GIVEN TEXT>

What Kind of Education Secretary Will Obama Pick?

Pat Wingert

Though presidential candidates often say that education will be one of their top priorities, the job of education secretary is often among the last cabinet seats filled. While Barack Obama's transition team hasn’t floated any names yet, the education establishment---reformers, teachers’ unions, colleges and universities--has no shortage of candidates. What no one knows is whether Obama is leaning toward someone from the more innovative end of the reform movement (the group Democratic Rep. George Miller, who heads the U.S. House education committee, admiringly calls the “Disrupters”) or a candidate with close ties to the teachers’ unions. Long a key constituency in the Democratic Party, the unions are now under attack by the Disrupters, who see teachers’ protectiveness of tenure and seniority as barriers to dramatic reform, particularly in failing urban schools.

The innovators, who have made key alliances with corporate donors and politicians eager for a faster pace of reform, want one of their own in the top spot. Their favorites include New York City schools chancellor Joel Klein, who has helped transform the country’s biggest urban school system; Jon Schnur, the head of New Leaders for New Schools, who acted as an Obama surrogate during the campaign; Michelle Rhee, chancellor of the Washington, D.C., school system and founder of the New Teacher Project; Kati Haycock, the outspoken head of Education Trust, a nonpartisan powerhouse pushing for bold education reforms, or Wendy Kopp, who founded Teach for America, which funnels new graduates of prestigious colleges into hard-to-fill teaching positions.

The teachers’ unions prefer someone like Linda Darling-Hammond, a professor of education at Stanford who acted as a surrogate for Obama during the campaign or former Gov. Jim Hunt of North Carolina, both reformers who have a long history of working respectfully with the unions on issues like increased teacher professionalism. There’s even talk of Obama choosing one of their own, like Randi Weingarten, the savvy new president of the American Federation of Teachers.

DATASET ENTRIES>
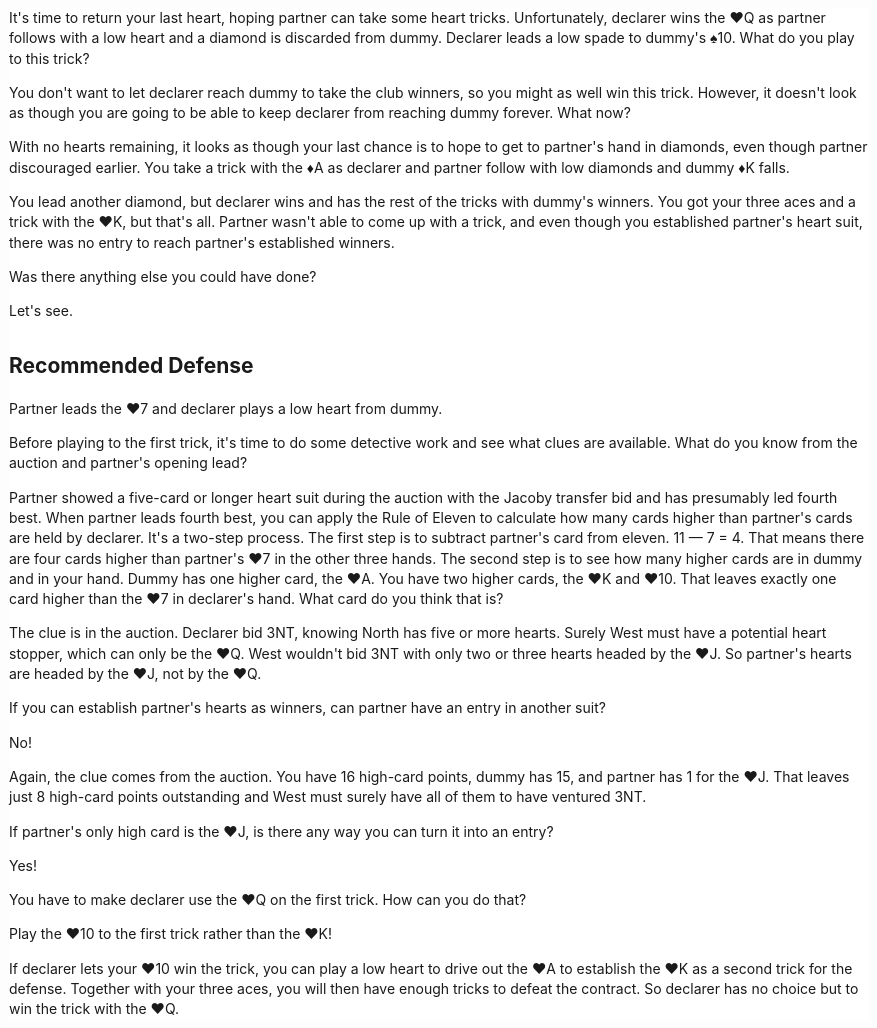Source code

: It's time to return your last heart, hoping partner can take some heart tricks. Unfortunately, declarer wins the ♥Q as partner follows with a low heart and a diamond is discarded from dummy. Declarer leads a low spade to dummy's ♠10. What do you play to this trick?

You don't want to let declarer reach dummy to take the club winners, so you might as well win this trick. However, it doesn't look as though you are going to be able to keep declarer from reaching dummy forever. What now?

With no hearts remaining, it looks as though your last chance is to hope to get to partner's hand in diamonds, even though partner discouraged earlier. You take a trick with the ♦A as declarer and partner follow with low diamonds and dummy ♦K falls.

You lead another diamond, but declarer wins and has the rest of the tricks with dummy's winners. You got your three aces and a trick with the ♥K, but that's all. Partner wasn't able to come up with a trick, and even though you established partner's heart suit, there was no entry to reach partner's established winners.

Was there anything else you could have done?

Let's see.

## Recommended Defense

Partner leads the ♥7 and declarer plays a low heart from dummy.

Before playing to the first trick, it's time to do some detective work and see what clues are available. What do you know from the auction and partner's opening lead?

Partner showed a five-card or longer heart suit during the auction with the Jacoby transfer bid and has presumably led fourth best. When partner leads fourth best, you can apply the Rule of Eleven to calculate how many cards higher than partner's cards are held by declarer. It's a two-step process. The first step is to subtract partner's card from eleven. 11 — 7 = 4. That means there are four cards higher than partner's ♥7 in the other three hands. The second step is to see how many higher cards are in dummy and in your hand. Dummy has one higher card, the ♥A. You have two higher cards, the ♥K and ♥10. That leaves exactly one card higher than the ♥7 in declarer's hand. What card do you think that is?

The clue is in the auction. Declarer bid 3NT, knowing North has five or more hearts. Surely West must have a potential heart stopper, which can only be the ♥Q. West wouldn't bid 3NT with only two or three hearts headed by the ♥J. So partner's hearts are headed by the ♥J, not by the ♥Q.

If you can establish partner's hearts as winners, can partner have an entry in another suit?

No!

Again, the clue comes from the auction. You have 16 high-card points, dummy has 15, and partner has 1 for the ♥J. That leaves just 8 high-card points outstanding and West must surely have all of them to have ventured 3NT.

If partner's only high card is the ♥J, is there any way you can turn it into an entry?

Yes!

You have to make declarer use the ♥Q on the first trick. How can you do that?

Play the ♥10 to the first trick rather than the ♥K!

If declarer lets your ♥10 win the trick, you can play a low heart to drive out the ♥A to establish the ♥K as a second trick for the defense. Together with your three aces, you will then have enough tricks to defeat the contract. So declarer has no choice but to win the trick with the ♥Q.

WHAT YOU NEED TO DO>
Please copy out the full article above on whom Obama might choose as education secretary, word for word.

EXPECTED OUTPUT>
What Kind of Education Secretary Will Obama Pick?

Pat Wingert

Though presidential candidates often say that education will be one of their top priorities, the job of education secretary is often among the last cabinet seats filled. While Barack Obama's transition team hasn’t floated any names yet, the education establishment---reformers, teachers’ unions, colleges and universities--has no shortage of candidates. What no one knows is whether Obama is leaning toward someone from the more innovative end of the reform movement (the group Democratic Rep. George Miller, who heads the U.S. House education committee, admiringly calls the “Disrupters”) or a candidate with close ties to the teachers’ unions. Long a key constituency in the Democratic Party, the unions are now under attack by the Disrupters, who see teachers’ protectiveness of tenure and seniority as barriers to dramatic reform, particularly in failing urban schools.

The innovators, who have made key alliances with corporate donors and politicians eager for a faster pace of reform, want one of their own in the top spot. Their favorites include New York City schools chancellor Joel Klein, who has helped transform the country’s biggest urban school system; Jon Schnur, the head of New Leaders for New Schools, who acted as an Obama surrogate during the campaign; Michelle Rhee, chancellor of the Washington, D.C., school system and founder of the New Teacher Project; Kati Haycock, the outspoken head of Education Trust, a nonpartisan powerhouse pushing for bold education reforms, or Wendy Kopp, who founded Teach for America, which funnels new graduates of prestigious colleges into hard-to-fill teaching positions.

The teachers’ unions prefer someone like Linda Darling-Hammond, a professor of education at Stanford who acted as a surrogate for Obama during the campaign or former Gov. Jim Hunt of North Carolina, both reformers who have a long history of working respectfully with the unions on issues like increased teacher professionalism. There’s even talk of Obama choosing one of their own, like Randi Weingarten, the savvy new president of the American Federation of Teachers.